• **Selection**
Who knew?

Yesterday I thrice commented on things I learned in two college courses in linguistics before I blurted to my friend and colleague Mischelle, “They may have been the most useful classes I ever took.” Together with Latin and English, these linguistics courses taught me ways of understanding the world through the use of language. My personal grammar and usage demons aside, I rely on language and images to communicate my thinking and thus understand it myself.

Perhaps it is my preference for visual learning over auditory learning that made these linguistics courses so valuable to me — I literally needed them. Elsewhere I have written about my use of images to remember things from psychological models to items on a shopping list, but it is linguistics that brings me to political discourse.

From a recent podcast I learned of the 2008 win by Deven Cooper and Dayvon Love of the national debate championship. Their story reminded me of how much I rely on semantics and pragmatics in listening. They won the championship on the force of their arguments, not on the assigned topics for which Harvard, Yale, Northwestern and other debaters had devoted weeks of research, but on the premise of debate competitions themselves in a highly racialized system of exclusion in the world of debate. Their arguments were not anti-intellectual, but the opposite. They used highly intellectual arguments and counter-arguments to challenge the very context of discourse.

• **Listing**
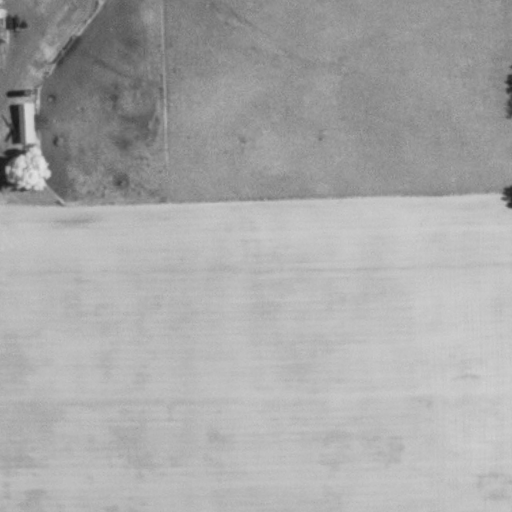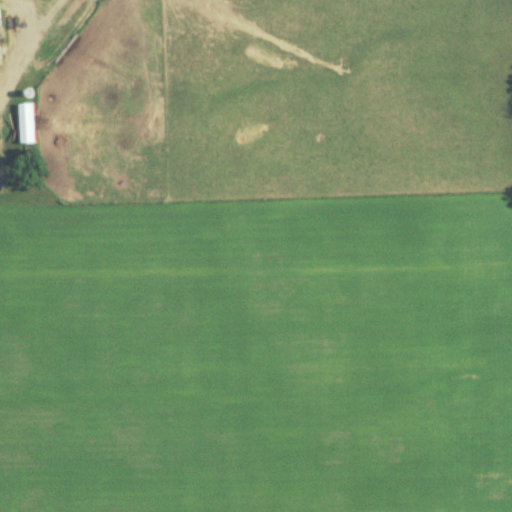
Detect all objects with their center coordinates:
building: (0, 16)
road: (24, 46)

==

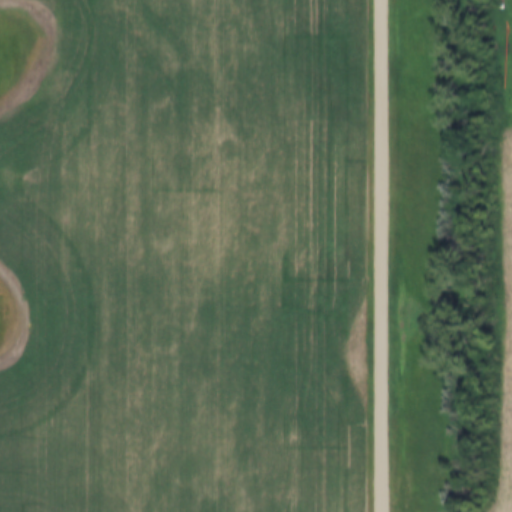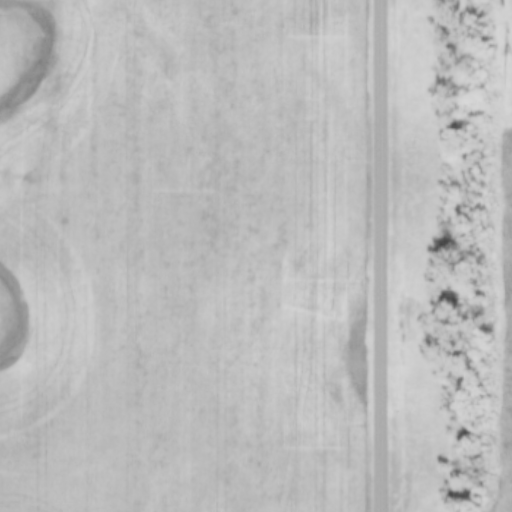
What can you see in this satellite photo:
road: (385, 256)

• **Work to complete**
Copy the essay's passage between "Yesterday I thrice" and "understand it myself.", inclusive, swapping "Latin" for "Greek". Draw only on the essay, not on the material.

• **Solution to the exercise**
Yesterday I thrice commented on things I learned in two college courses in linguistics before I blurted to my friend and colleague Mischelle, “They may have been the most useful classes I ever took.” Together with Greek and English, these linguistics courses taught me ways of understanding the world through the use of language. My personal grammar and usage demons aside, I rely on language and images to communicate my thinking and thus understand it myself.